By "affordances," these scholars mean the strengths and weaknesses offered by different teaching mediums, and, in this case, the modes of asynchronous versus synchronous delivery. I believe the affordances of different teaching mediums and modes are frequently undervalued and, in addition to the previous research that supports this claim, my own experience has been that online courses are most effective as asynchronous offerings. I discuss this in some detail in my article "To Zoom or not to Zoom-- that is the question…" and also in my recent online and on-demand presentation at the 2022 CCCCs. But I have to say I think Sorel Reisman (2022) sums up my own negative impressions about Zoom toward the end of his article on the history of faculty reluctance to adjust their teaching to maximize the affordances of online courses: “Zoom doesn't require much curricular redesign. Teachers can essentially keep doing their quasi-Socratic, one-to-many lecture teaching the way they always have. In a nutshell, Zoom is the lazy person's way to teach online” (p. 75).

Reisman concludes that this "lazy person's" approach for online is not such a bad thing because even though it is far from his own ideals about how online learning should work, it is at least getting faculty to engage in online education. I disagree with Reisman on this score, though I must say my own strong preference for asynchronous online courses has softened a bit because of my own occasional use of Zoom during the pandemic for a small number of synchronous class sessions and student conferences, and also as a result of listening to my colleagues and survey participants who shared with me more details about their experiences teaching online during Covid. I will return to this point in the Discussion section of this website.

But again and as Means et al. (2014) said, "Some researchers found that learning interventions using asynchronous communication were more effective than those using synchronous communication, but interest in the topic has receded with the dominance of modern, Web-based learning systems that support both synchronous and asynchronous interactions" (p. 11).

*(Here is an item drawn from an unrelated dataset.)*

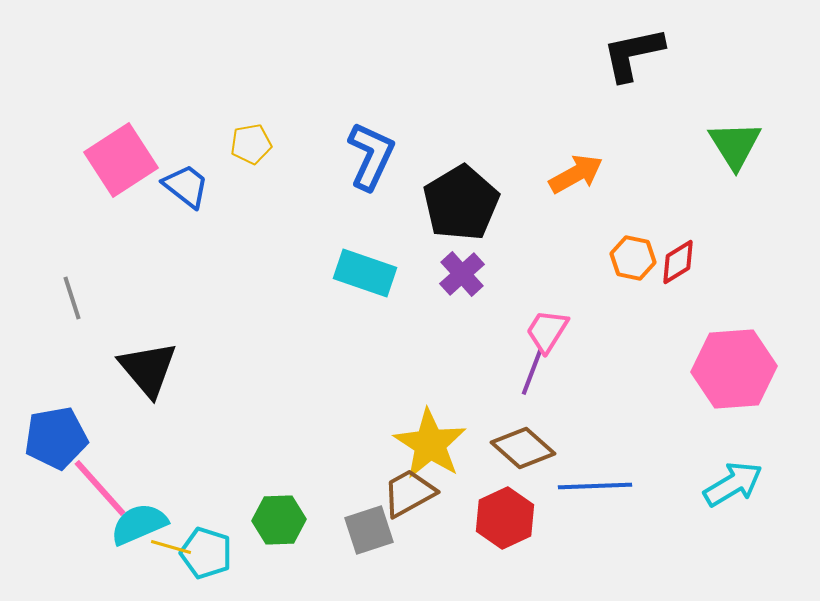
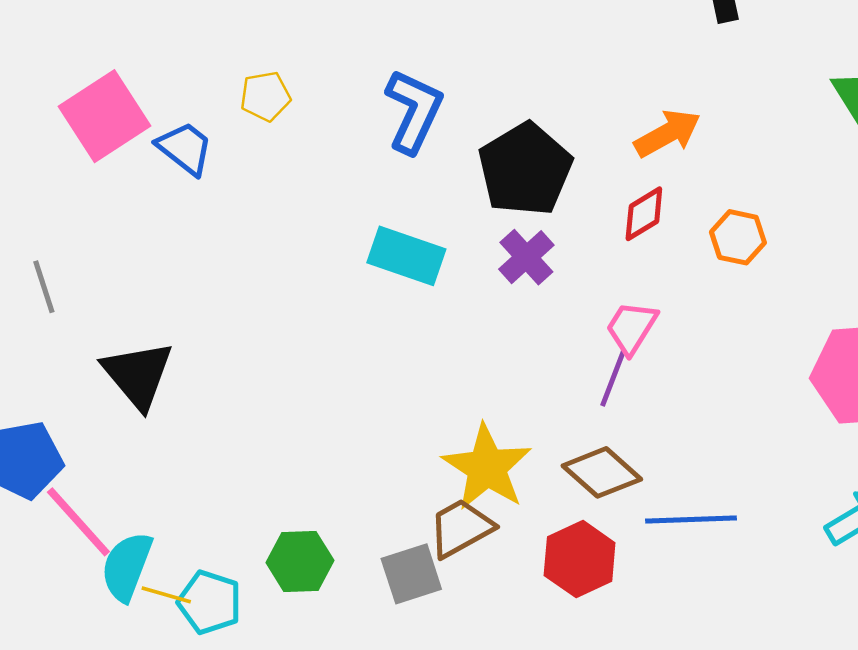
red diamond: (678, 262) -> (644, 214), moved
cyan semicircle: (139, 524) -> (127, 566), turned -46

Further, the reason why the great majority of online courses have for decades been almost entirely asynchronous is a simple matter of logistics: asynchronous classes are more flexible in terms of scheduling than synchronous ones, and this enables more students to attend college. Fundamentally, this has always been the goal of distance education and, prior to Covid, it was the primary reason why courses were offered online in the first place.

Ever since schools and colleges started offering correspondence courses in the U.S. in the late 19th century, the goal of distance education has been to extend access to higher education to nontraditional students who could not otherwise come to a college campus. Many of these students are attending college part-time, are returning to or just starting college several years after they completed high school, are still living at home, are working full-time and possibly supporting others while attending college, and so forth. The same was true 100 years ago: that is, most correspondence school students back then would be classified now as "nontraditional."

Physical distance has always played a role as well: correspondence courses then and online courses now make it possible for students to attend college and earn degrees from institutions thousands of miles away. But the more significant advantage of asynchronous online classes is the scheduling flexibility afforded by the format. This is why many traditional college students also take some asynchronous online classes online.

What was different during the Covid pandemic—particularly during the 2020-21 school year—was that the logic of offering online courses at all was flipped: sure, nontraditional students continued to take classes online, but the main audience for online classes during the 2020-21 school year were traditional students. That was even more true at institutions with few nontraditional students and thus (prior to Covid) few online courses. As I will discuss in more detail in both the Results and Discussion sections of this website, I think part of the motivation for many faculty for opting for synchronous online teaching was to attempt to more closely simulate the on-campus/in-class learning experience.